Dealing With Information Overwhelm as an Entrepreneur

Podcasts. Newsletters. Blog posts. Online courses. Free 30 day email challenges. E-books. Real books. Industry magazines. Online magazines. Audiobooks.

Holy crap.

If you feel like reading one more post about {insert popular marketing strategy here} will push you right over the edge into full on burnout, you probably need some margin. 


What is margin?

The space in between. Times when you aren't working, or thinking about work, or jumping on Pinterest for just a minute to do some pinning for your brand. 

Why do we need it?

Because without margin we spend our lives just mindlessly jumping from one paragraph to the next. 

The internet is a great thing. Really. And I fully acknowledge that starting your own business before social media was no cake walk - we’re lucky, I know it. 

But at the same time, this might be the most overwhelming time to be an entrepreneur as well. There is literally no end to the advice you have access to on every single aspect of your business. You could throw yourself into analysis paralysis just reading reviews on which social media scheduler to use.

And while it’s great to have that information so easy to access when we need it, we need just as much time to let our brains do the creative work of building new connections so that we can use what we’re learning. Time that we don’t fill with taking in even more information, but instead focus on creating our own output, or giving our brains a break at least. 
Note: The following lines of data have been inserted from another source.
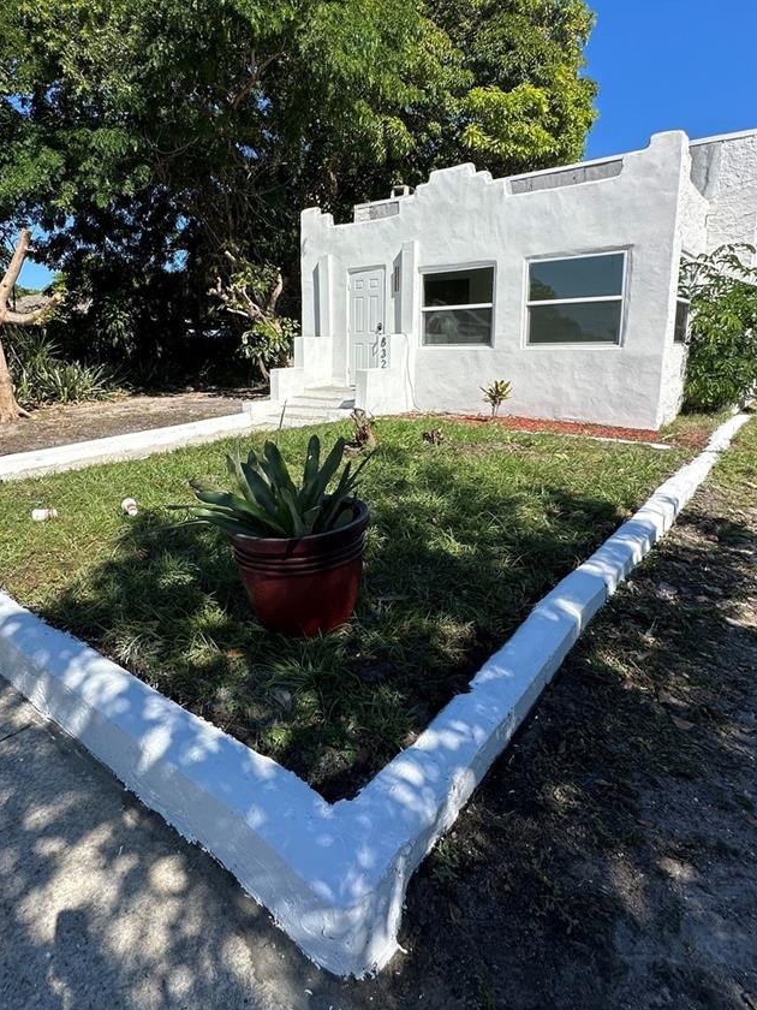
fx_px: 583
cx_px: 306
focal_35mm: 20
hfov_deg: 65.4
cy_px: 435
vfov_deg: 81.3
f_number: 2.2
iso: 50
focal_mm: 2.22
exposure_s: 1/1887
So how do you find margin as an entrepreneur? Sometimes it’s not easy! I’m by no means perfect… I’m a constant learner. I almost can’t help it. If a new idea interests me I need to research it to death until I feel comfortable with it. 

Knowing I can be a little… erm… “obsessive" when I’m into something, I’ve learned ways to keep myself in check over the years. Sometimes I fail and reach burnout before I realize what’s happening, but I’m constantly working to build more margin into my life to avoid that. 

Here’s a few of the ways I do that...

Create something new

The way I see it there are (at least) two types of margin. One type is active margin, where we’re actually creating things just for the joy of creating. We might be busy during this time, and it might even look like work, but it’s doing something we enjoy but don’t necessarily plan to monetize. 

For me this is usually doing a DIY project around the house or doodling with my watercolor pens. Sometimes it’s making a wall hanging or some cool thing I found on Pinterest, or cooking a more complicated meal than usual. The point is that I’m not thinking about my business because I’m focused, I’m having fun, and I’m lighting up different parts of my brain than I normally do. I always end up feeling refreshed after. 

Play it out

Playing is a great way for your brain to make new connections. When you’re busy playing board games with your family or hiking in the woods your brain can wander off and come up with the solution to that thing you’ve been trying to figure out for a week. Keep a notebook nearby when you can, so you can jot down ideas that might pop up without having to totally interrupt your playtime. 

Narrow it down 

Social media, blog posts, courses, newsletters. It’s a lot. And you do need to stay up to date on certain things when you run a business, no doubt. But how are you supposed to keep up with new content coming out all the time? 

You’re not. It’s okay to not know everything that’s going on all the time. Choose your battles… if you’re a Disney travel agent you’re obviously going to need to know asap when those sales are running, but maybe you can live without knowing the latest on the Facebook Live posting algorithm. Decide ahead of time what things you need to stay on top of, and try to ignore input that doesn’t fit through that filter. 

If you can’t narrow it down by topic, try narrowing it down to only certain content creators. Maybe you dig everything Gary Vee says. Great. He’s your guy, listen to him, follow his advice. But don’t try to follow his advice while simultaneously following 5 others. Pick a small team of people to learn from, consider them your mentors for a while, and then absorb what they have to tell you. Put it into action. 

You can reevaluate your decisions down the road. For now, choose what and who you’ll listen to and stick with it.

Block out all input for a short period of time

Have you been in business for a while? Do you basically know what you’re doing now? Do you still feel overwhelmed by all the things you think you should be doing?

Try eliminating outside inputs completely for a period of time. Maybe a week, or a month if you can. You can still look up tutorials if you need to learn something specific to finish a project, but avoid taking on any more business or marketing advice. Focus instead on implementing and perfecting what you already know. 

Create pockets of margin in your day

Sometimes margin really is just sitting quietly for a little while. Try it… instead of jumping from one task straight into another, or checking your Facebook while eating lunch, just sit quietly for a few minutes. Even one minute. Just take a deep breath and look around. You can even go for a meditative walk if sitting quietly isn’t your thing, just walk quietly (no earbuds!) and notice your surroundings. 

What about you? Do you feel like you could take three naps simultaneously? Or do you have your own tricks to avoid information overwhelm?